本文
日本代表イレブンが待ち伏せチェック 岡田武史氏の入浴法〝エコ伝説〟は本当なのか

日本代表監督時代の岡田武史氏

【多事蹴論90】サッカー界「ナンバーワン」と言われるエコ活動家の実像とは――。日本代表が初めて出場した1998年フランスW杯でチームを率いた岡田武史氏は、2010年南アフリカW杯でMF本田圭佑を先発に抜てきし、ベスト16入りを果たすなど「名将」との地位を確立した。現在は指導者を“引退”(公認S級ライセンスを返上)。J2FC今治の代表取締役会長など実業家として精力的に取り組んでいる。

その一方、岡田氏は“エコ専門家”としても活動中だ。かねて環境問題などに精通し、日々の生活におけるエコロジーなど資源の大切さや地球環境についても訴えている。日本サッカー協会の会長を務めていた川淵三郎氏は「岡田は学生(早稲田大)時代からエコとか環境問題とかに興味を持っていて、チームメートにもいろいろなエコについて話をしていたな。意外なんだよ。ハハハハハ」と語っていた。

岡田氏はサッカー指導者として全国で講演を行っているが、時にはエコ活動家として熱弁を振るう機会もある。「僕のは文系のエコ」と強調し「地球が誕生して何十億年とたつが、環境破壊されたのは、ここ200年くらいで産業革命以降のこと。地球にしてみればわずかな期間で大きな問題になってしまった」など、サッカー指導者として記者会見をするよりも明るい表情でイキイキと丁寧に解説。環境保護を訴えていた。

課題一覧
1: 次の(a)〜(c)の記述が本文と合っているかを、それぞれ「はい」か「いいえ」で答え、判断の決め手となる本文の語句を引用してください。(a) 岡田氏は1998年フランスW杯で日本代表を率いた。(b) 岡田氏は現在も公認S級ライセンスを保持している。(c) 岡田氏がエコに関心を持ち始めたのは大学卒業後である。
2: 記録の先頭の行から「31: (126, 112)」を含む行までを、両端を含めて、空行を除いた番号付きリストとして示してください。

提供された記録

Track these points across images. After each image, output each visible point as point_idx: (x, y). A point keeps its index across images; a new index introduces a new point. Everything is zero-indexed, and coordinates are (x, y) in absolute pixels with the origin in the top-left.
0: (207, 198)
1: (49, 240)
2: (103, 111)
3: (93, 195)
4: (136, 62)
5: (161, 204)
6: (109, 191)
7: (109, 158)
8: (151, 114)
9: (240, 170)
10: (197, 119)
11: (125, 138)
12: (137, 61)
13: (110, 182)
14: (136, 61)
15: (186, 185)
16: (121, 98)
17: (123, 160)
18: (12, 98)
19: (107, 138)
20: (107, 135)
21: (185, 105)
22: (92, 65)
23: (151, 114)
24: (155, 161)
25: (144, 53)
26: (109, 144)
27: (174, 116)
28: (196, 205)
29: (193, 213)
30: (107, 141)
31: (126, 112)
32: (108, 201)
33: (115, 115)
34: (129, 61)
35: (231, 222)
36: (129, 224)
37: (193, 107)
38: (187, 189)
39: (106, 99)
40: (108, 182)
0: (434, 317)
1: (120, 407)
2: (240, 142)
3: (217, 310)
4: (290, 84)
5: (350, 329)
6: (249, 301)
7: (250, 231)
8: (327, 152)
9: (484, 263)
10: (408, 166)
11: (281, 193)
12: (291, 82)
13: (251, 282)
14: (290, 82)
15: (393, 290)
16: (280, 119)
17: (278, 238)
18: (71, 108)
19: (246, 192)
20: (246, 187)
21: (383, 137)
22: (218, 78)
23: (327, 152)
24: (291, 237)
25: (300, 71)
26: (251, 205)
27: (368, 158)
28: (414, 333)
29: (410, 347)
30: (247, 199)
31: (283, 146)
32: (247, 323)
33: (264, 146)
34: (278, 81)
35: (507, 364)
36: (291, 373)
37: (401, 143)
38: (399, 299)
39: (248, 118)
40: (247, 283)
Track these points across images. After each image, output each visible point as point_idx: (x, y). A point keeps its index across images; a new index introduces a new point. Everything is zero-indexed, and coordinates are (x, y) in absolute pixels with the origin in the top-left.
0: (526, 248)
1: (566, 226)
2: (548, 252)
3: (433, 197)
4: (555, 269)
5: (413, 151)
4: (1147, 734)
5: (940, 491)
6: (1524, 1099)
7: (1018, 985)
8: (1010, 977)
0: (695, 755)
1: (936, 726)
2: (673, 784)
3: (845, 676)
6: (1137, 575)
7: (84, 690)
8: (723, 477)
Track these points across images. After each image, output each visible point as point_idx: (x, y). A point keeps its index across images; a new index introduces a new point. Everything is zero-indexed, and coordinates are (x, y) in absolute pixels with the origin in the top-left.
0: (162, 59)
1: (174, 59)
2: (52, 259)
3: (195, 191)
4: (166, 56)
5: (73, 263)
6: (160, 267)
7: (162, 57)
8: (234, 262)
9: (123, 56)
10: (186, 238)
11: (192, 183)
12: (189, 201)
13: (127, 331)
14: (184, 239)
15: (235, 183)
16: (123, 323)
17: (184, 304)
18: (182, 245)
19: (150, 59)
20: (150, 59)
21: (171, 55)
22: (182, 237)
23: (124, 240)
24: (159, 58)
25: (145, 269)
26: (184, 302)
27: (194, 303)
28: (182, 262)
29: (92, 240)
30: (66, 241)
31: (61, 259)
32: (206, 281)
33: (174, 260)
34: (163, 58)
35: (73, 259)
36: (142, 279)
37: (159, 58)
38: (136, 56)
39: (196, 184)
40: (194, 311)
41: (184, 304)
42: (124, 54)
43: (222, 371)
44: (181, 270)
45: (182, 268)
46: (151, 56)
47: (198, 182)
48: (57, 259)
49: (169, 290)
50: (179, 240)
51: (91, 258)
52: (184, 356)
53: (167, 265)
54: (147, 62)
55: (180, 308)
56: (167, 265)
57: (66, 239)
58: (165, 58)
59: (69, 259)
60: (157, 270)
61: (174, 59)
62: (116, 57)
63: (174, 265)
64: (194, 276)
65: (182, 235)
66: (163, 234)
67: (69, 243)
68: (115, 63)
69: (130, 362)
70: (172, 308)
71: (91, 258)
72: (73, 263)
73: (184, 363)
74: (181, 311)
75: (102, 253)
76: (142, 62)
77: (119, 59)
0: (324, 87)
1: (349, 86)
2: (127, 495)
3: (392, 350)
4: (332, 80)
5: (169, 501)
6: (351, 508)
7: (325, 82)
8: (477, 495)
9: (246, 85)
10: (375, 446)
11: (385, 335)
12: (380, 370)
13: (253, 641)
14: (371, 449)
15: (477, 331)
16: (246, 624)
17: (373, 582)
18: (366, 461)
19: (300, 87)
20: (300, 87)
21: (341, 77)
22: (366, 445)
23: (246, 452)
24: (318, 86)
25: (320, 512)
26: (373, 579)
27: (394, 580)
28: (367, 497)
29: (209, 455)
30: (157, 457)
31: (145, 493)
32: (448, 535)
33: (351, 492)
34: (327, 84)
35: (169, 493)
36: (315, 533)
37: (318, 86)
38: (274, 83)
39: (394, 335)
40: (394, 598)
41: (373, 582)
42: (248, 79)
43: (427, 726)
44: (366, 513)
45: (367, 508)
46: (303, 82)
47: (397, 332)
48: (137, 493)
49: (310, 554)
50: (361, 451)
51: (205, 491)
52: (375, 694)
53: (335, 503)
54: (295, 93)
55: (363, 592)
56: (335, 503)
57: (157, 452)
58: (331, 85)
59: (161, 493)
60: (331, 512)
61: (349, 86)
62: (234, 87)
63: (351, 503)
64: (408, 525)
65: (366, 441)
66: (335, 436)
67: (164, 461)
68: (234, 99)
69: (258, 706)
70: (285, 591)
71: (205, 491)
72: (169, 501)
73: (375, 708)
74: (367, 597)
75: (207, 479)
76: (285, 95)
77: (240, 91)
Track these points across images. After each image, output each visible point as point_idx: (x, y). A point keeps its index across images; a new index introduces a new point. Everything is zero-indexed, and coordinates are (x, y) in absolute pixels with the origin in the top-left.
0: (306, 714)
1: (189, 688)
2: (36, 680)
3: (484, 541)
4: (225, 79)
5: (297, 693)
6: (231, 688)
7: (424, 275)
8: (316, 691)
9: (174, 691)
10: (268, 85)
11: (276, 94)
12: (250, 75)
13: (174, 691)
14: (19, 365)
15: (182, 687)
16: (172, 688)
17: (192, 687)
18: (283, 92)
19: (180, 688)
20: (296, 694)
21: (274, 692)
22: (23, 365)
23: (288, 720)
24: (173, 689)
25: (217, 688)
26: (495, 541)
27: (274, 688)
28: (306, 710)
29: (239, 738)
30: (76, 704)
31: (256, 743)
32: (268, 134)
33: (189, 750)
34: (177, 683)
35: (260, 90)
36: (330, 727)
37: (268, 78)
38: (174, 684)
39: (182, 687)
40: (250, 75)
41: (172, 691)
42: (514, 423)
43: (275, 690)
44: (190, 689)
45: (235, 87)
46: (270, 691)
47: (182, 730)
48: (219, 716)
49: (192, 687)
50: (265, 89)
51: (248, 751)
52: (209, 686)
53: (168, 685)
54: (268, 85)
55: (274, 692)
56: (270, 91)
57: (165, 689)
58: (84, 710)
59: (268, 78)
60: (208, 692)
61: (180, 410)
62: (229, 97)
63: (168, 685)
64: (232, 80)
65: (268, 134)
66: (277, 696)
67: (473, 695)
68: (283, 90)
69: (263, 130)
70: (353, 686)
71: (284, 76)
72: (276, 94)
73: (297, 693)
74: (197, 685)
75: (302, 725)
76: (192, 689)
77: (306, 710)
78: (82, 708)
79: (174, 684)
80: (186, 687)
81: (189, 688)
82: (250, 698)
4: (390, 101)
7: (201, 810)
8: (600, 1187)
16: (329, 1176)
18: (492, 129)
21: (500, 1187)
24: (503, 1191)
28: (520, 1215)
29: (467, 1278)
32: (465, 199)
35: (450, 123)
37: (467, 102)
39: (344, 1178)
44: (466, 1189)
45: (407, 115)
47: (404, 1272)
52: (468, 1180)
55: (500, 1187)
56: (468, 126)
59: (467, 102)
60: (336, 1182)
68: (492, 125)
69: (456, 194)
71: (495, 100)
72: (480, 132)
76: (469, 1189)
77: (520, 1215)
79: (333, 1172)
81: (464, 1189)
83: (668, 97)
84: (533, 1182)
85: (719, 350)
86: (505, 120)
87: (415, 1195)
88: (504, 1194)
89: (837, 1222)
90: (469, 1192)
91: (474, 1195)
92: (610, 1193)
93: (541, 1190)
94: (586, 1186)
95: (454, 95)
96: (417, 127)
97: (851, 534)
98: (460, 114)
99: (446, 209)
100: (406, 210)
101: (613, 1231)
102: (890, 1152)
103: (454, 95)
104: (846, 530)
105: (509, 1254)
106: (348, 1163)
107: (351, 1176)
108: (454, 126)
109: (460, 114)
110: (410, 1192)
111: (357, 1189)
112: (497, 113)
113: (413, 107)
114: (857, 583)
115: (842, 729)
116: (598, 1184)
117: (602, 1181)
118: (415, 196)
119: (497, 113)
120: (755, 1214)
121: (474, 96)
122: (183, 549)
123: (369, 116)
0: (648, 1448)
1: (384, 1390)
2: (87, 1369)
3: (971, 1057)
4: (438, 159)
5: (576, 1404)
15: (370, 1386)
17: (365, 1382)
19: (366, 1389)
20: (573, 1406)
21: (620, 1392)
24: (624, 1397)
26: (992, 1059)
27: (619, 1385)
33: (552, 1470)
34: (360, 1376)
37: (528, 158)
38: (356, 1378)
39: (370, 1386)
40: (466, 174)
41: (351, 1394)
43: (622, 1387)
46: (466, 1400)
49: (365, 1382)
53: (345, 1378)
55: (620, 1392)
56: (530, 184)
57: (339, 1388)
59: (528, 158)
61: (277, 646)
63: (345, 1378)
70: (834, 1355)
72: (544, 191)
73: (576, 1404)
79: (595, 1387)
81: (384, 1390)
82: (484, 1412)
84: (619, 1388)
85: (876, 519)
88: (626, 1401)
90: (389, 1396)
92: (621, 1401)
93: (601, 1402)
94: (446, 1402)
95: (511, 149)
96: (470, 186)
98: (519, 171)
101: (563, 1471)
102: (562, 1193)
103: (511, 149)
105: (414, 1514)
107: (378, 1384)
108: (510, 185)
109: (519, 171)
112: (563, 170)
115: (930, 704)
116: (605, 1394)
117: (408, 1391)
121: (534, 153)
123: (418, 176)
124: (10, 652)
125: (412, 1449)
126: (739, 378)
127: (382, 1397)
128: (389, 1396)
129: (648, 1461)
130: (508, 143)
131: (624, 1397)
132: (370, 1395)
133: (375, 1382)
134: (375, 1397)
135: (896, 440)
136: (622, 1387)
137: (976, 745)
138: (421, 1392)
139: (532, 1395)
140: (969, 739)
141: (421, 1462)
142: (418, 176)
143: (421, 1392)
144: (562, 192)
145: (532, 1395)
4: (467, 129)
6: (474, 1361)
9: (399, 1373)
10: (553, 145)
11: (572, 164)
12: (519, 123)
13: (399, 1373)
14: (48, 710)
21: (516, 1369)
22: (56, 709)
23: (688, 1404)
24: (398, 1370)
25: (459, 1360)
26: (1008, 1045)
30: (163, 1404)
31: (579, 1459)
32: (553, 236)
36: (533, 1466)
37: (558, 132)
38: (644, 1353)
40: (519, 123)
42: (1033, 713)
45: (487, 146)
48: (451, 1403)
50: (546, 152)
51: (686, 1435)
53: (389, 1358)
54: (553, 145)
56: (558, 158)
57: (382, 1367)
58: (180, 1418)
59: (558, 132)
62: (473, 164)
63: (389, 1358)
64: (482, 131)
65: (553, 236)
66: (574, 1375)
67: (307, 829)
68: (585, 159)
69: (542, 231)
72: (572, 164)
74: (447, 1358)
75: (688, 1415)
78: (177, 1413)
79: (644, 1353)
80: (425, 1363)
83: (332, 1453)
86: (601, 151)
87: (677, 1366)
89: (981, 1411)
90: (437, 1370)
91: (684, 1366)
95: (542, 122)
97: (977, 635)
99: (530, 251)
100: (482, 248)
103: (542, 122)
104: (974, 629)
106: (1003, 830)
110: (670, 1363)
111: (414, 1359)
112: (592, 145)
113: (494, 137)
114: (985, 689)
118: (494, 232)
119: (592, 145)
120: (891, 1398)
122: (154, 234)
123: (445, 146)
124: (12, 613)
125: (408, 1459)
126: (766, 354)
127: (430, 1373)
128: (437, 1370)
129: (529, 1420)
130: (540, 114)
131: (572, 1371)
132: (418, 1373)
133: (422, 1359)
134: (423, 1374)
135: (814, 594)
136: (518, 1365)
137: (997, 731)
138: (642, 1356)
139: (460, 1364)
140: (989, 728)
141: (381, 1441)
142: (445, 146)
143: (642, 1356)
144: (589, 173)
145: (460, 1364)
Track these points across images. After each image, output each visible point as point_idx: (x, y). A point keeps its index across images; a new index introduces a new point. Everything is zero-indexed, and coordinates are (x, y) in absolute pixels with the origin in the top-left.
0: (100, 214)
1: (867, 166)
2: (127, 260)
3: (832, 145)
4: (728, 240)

解答一覧
1:
(a) はい。「日本代表が初めて出場した1998年フランスW杯でチームを率いた」
(b) いいえ。「公認S級ライセンスを返上」
(c) いいえ。「岡田は学生(早稲田大)時代からエコとか環境問題とかに興味を持っていて」

2:
1. Track these points across images. After each image, output each visible point as point_idx: (x, y). A point keeps its index across images; a new index introduces a new point. Everything is zero-indexed, and coordinates are (x, y) in absolute pixels with the origin in the top-left.
2. 0: (207, 198)
3. 1: (49, 240)
4. 2: (103, 111)
5. 3: (93, 195)
6. 4: (136, 62)
7. 5: (161, 204)
8. 6: (109, 191)
9. 7: (109, 158)
10. 8: (151, 114)
11. 9: (240, 170)
12. 10: (197, 119)
13. 11: (125, 138)
14. 12: (137, 61)
15. 13: (110, 182)
16. 14: (136, 61)
17. 15: (186, 185)
18. 16: (121, 98)
19. 17: (123, 160)
20. 18: (12, 98)
21. 19: (107, 138)
22. 20: (107, 135)
23. 21: (185, 105)
24. 22: (92, 65)
25. 23: (151, 114)
26. 24: (155, 161)
27. 25: (144, 53)
28. 26: (109, 144)
29. 27: (174, 116)
30. 28: (196, 205)
31. 29: (193, 213)
32. 30: (107, 141)
33. 31: (126, 112)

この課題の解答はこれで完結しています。